Já o chefe de bar do Rosewood São Paulo, Gabriel Bressane, revela que, quando vai elaborar uma nova carta, a primeira coisa que faz é um brainstorming no papel. “Eu anoto tudo que vem em mente sobre qual menu ou conceito quero criar. Penso no que pode envolver formas geométricas, ecossistemas, ingredientes, local, era, cultura, cores e muito mais. A partir disso, analiso como esses tópicos se conectam para criar o meu ponto de partida.”
Dentro de toda essa linha de pensamento, o storytelling é essencial. “É a chave para conectar o nosso menu com o cliente e fazer com que ele tenha uma experiência memorável. No Rosewood, por exemplo, tudo é alinhado à filosofia do grupo que visa sempre trazer elementos de identidade e cultura locais. Portanto, incorporo ingredientes e insumos típicos do paladar brasileiro.”

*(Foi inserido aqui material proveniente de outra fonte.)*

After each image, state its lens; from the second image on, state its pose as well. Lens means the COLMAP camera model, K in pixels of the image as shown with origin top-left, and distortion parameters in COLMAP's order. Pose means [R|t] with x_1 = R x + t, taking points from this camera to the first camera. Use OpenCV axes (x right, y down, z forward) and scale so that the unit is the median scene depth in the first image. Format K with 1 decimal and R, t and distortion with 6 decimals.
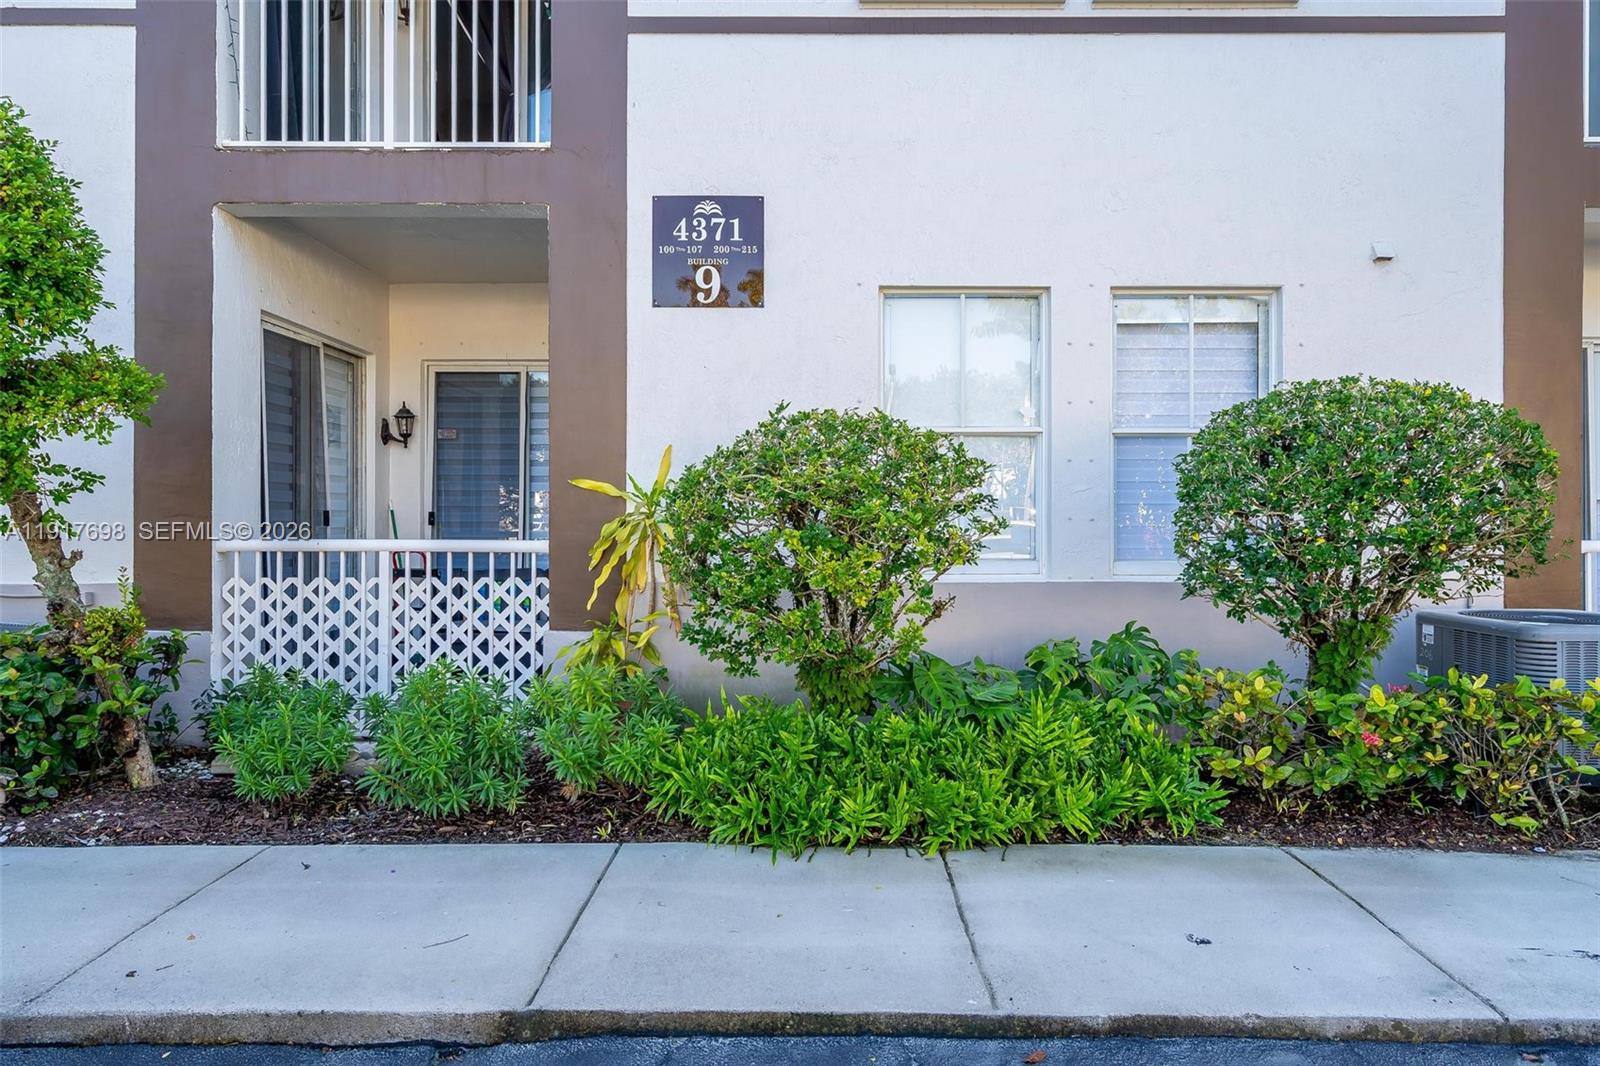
lens RADIAL K [[952.7, 0, 802.6], [0, 952.7, 526.4], [0, 0, 1]] dist [0.005504, 0.001199]
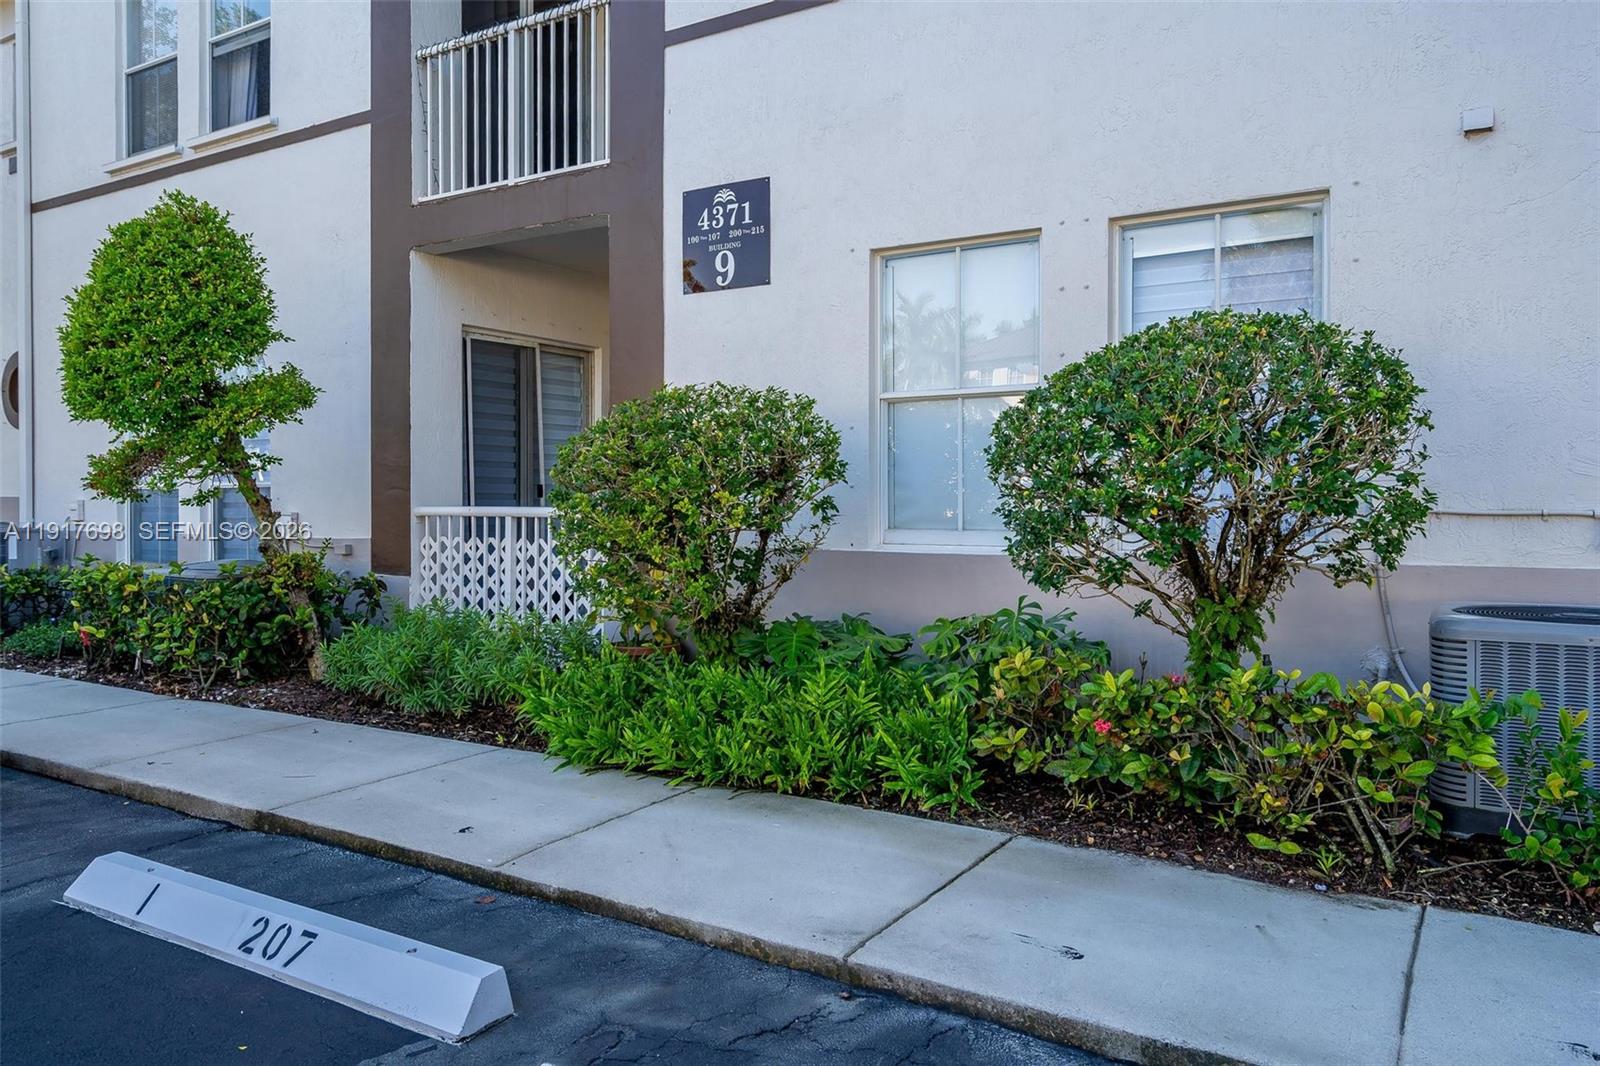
lens RADIAL K [[1114.9, 0, 799.1], [0, 1114.9, 526.8], [0, 0, 1]] dist [0.009571, -0.002104]
pose [[0.850445, 0.011730, -0.525934, 0.631210], [-0.002674, 0.999835, 0.017975, 0.012749], [0.526058, -0.013881, 0.850335, -0.020341]]
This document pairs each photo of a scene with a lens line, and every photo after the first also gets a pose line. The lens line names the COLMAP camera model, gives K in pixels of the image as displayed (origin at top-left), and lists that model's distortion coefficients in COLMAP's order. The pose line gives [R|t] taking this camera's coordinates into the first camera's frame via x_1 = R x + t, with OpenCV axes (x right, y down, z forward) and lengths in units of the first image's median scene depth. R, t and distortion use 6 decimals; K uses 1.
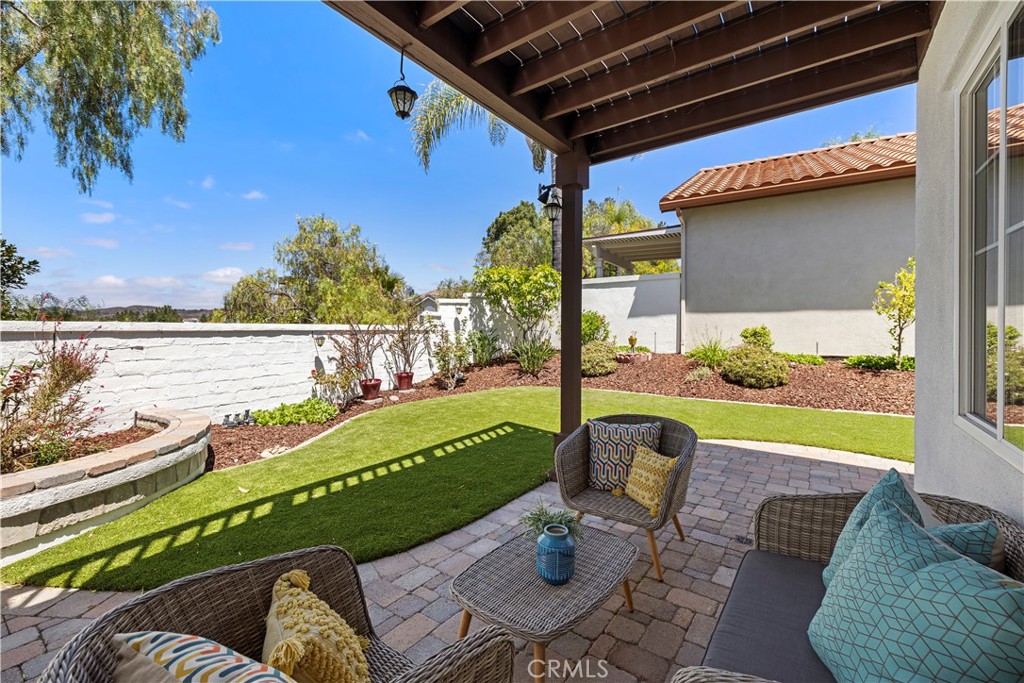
lens RADIAL K [[429.9, 0, 517.2], [0, 429.9, 337.6], [0, 0, 1]] dist [-0.000888, 0.000131]
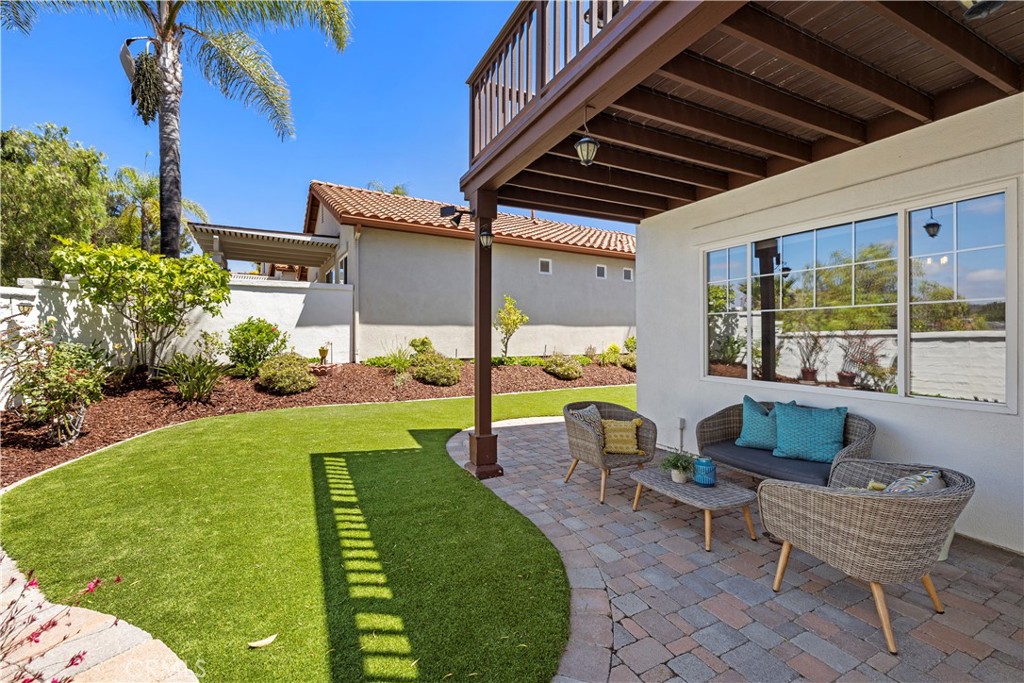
lens RADIAL K [[429.9, 0, 517.2], [0, 429.9, 337.6], [0, 0, 1]] dist [-0.000888, 0.000131]
pose [[0.461582, -0.000699, 0.887097, -0.474114], [0.015978, 0.999844, -0.007527, -0.012832], [-0.886953, 0.017649, 0.461522, 0.218702]]
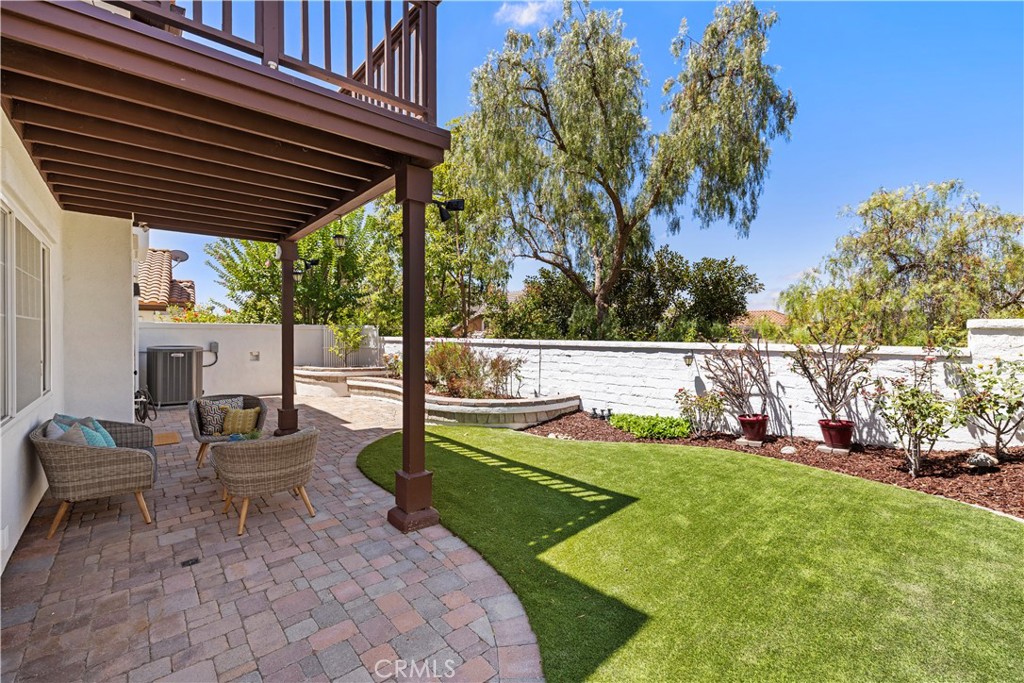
lens RADIAL K [[437.6, 0, 521.4], [0, 437.6, 336.0], [0, 0, 1]] dist [0.000191, 0.000107]
pose [[-0.221320, 0.009289, -0.975157, 0.554777], [-0.022455, 0.999641, 0.014619, -0.049834], [0.974943, 0.025132, -0.221032, 0.801742]]
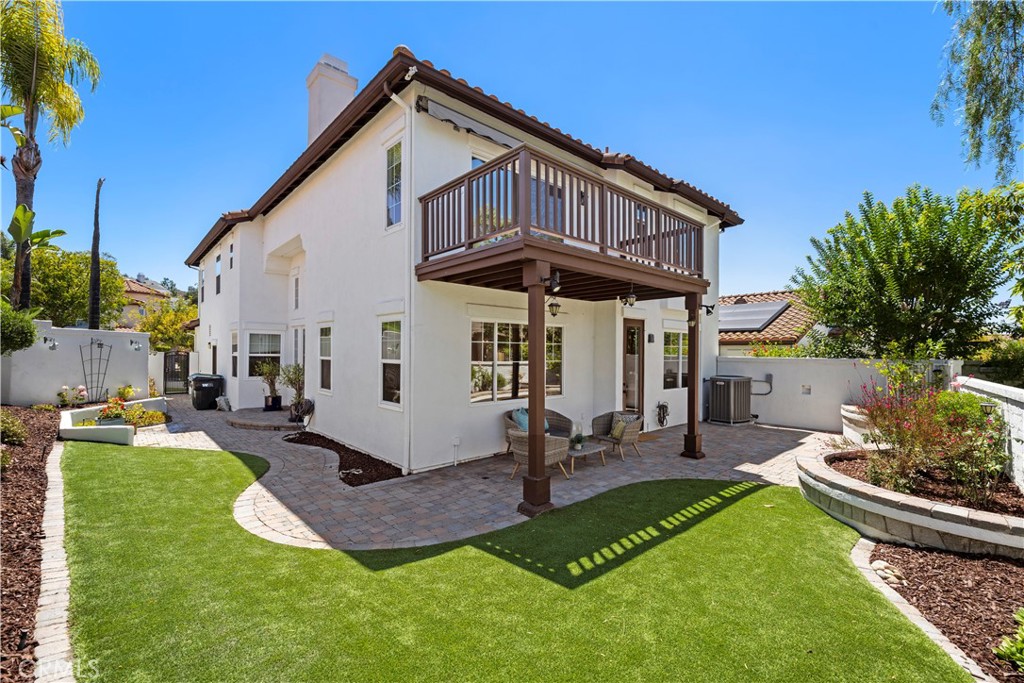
lens RADIAL K [[444.7, 0, 532.2], [0, 444.7, 346.7], [0, 0, 1]] dist [-0.000504, 0.000012]
pose [[-0.981696, -0.002649, 0.190436, -0.066713], [-0.000924, 0.999958, 0.009150, -0.102618], [-0.190452, 0.008807, -0.981657, 1.303586]]
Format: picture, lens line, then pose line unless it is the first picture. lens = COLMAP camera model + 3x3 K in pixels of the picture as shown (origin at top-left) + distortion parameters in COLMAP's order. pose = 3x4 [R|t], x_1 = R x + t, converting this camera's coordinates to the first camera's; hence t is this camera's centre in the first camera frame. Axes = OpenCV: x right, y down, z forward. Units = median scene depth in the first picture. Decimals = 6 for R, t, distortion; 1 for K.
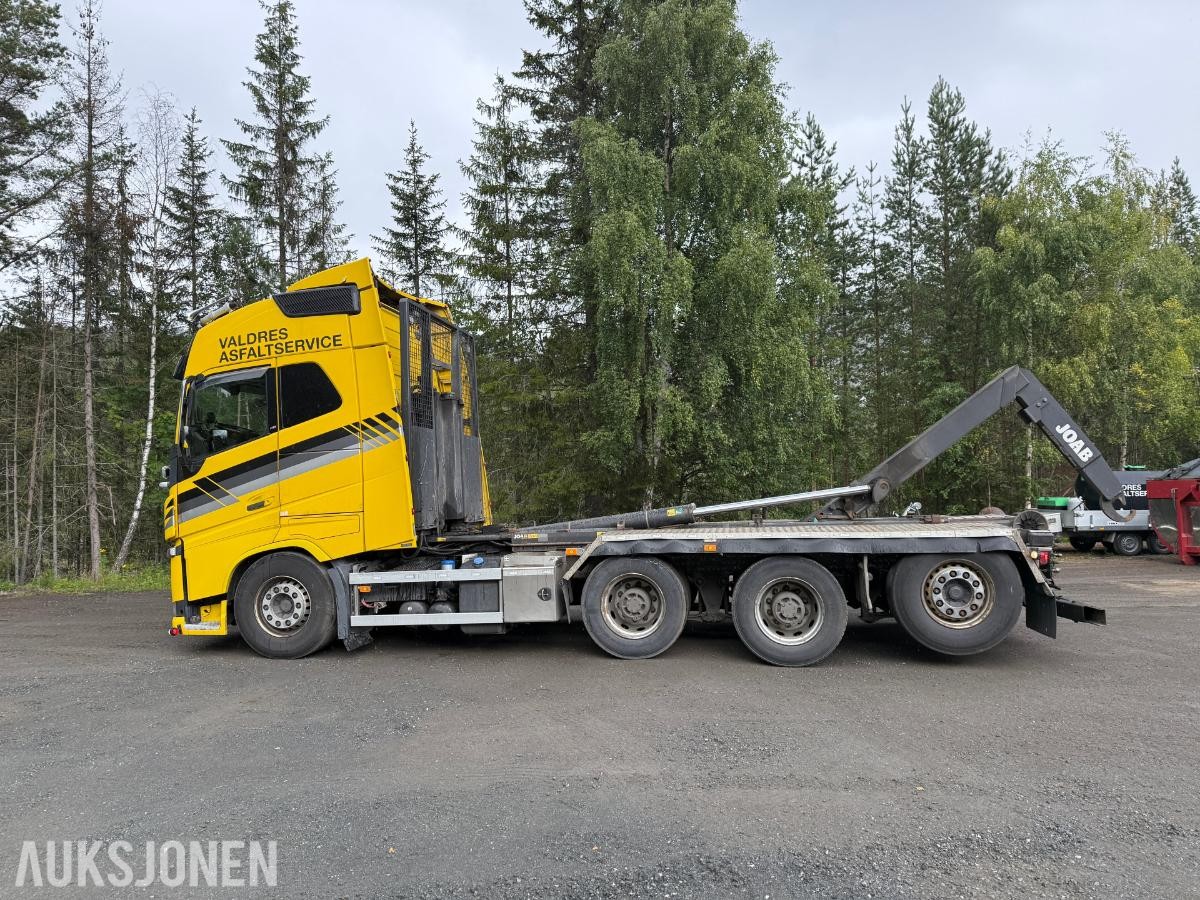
lens RADIAL K [[850.5, 0, 606.9], [0, 850.5, 450.9], [0, 0, 1]] dist [0.067435, -0.089553]
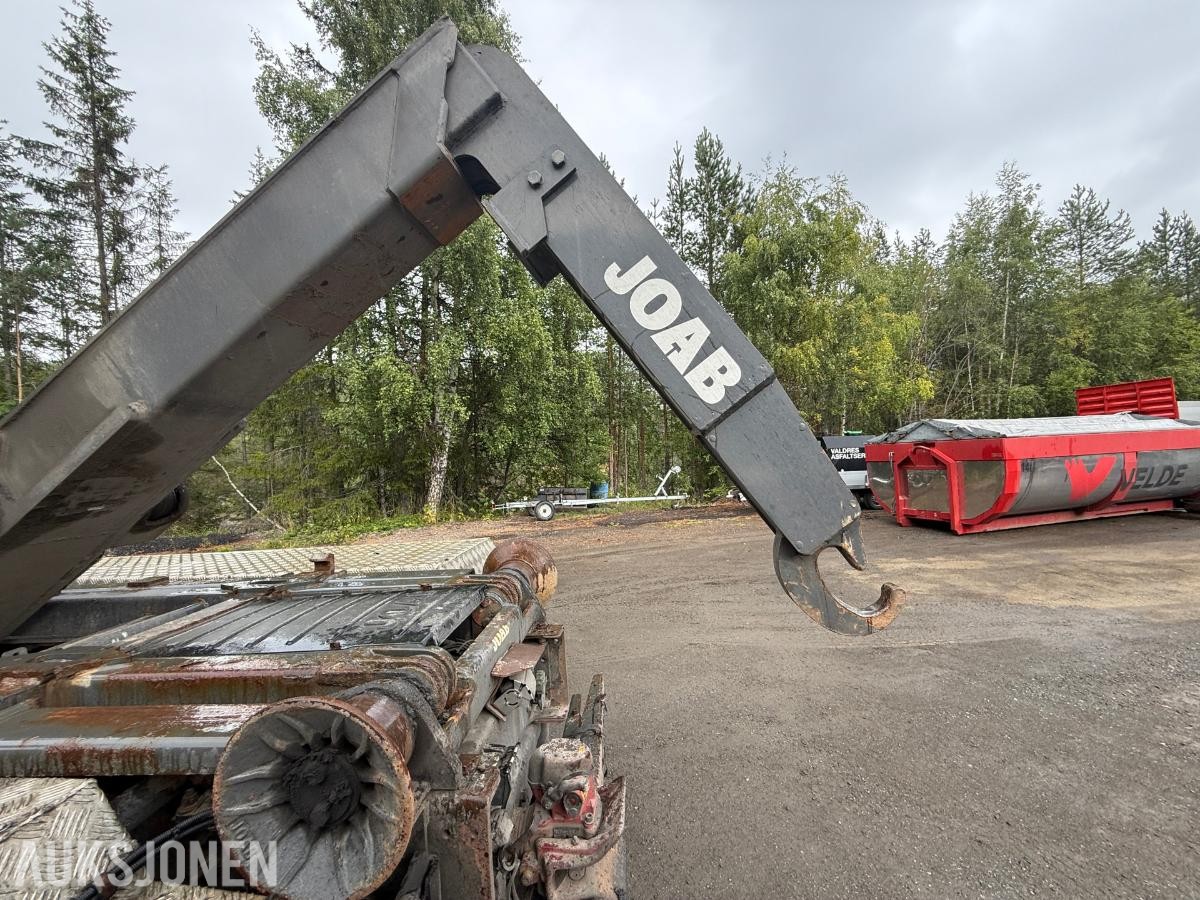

Quando os assuntos são os clássicos, Bressane afirma que “eles são base da coquetelaria e meu ponto de partida para desenvolver receitas autorais equilibradas”. Sobre tê-los ou não, ele defende que não há uma regra, inclusive, alguns drinques tradicionais nem precisam estar na carta, basta solicitar ao bartender caso os queira por fora do menu, uma vez que, “teoricamente, todo bar deveria ter os ingredientes para executá-los”.
Quanto às bases alcoólicas fundamentais, ele conta que sempre inclui pelo menos um coquetel por destilado que tem acesso. No caso do bar Rabo di Galo, dentro do hotel, a cachaça está inserida em três dos dez coquetéis autorais. Ah, e o que não pode faltar de jeito nenhum é um coquetel inspirado em dry martini.
Para finalizar, Bressane conta que, para nomear os drinques, a inspiração pode vir dos ingredientes, elementos, formato das frutas e guarnições, local onde o ingrediente é encontrado e mais. “Não existe regra, mas precisa ter coerência.”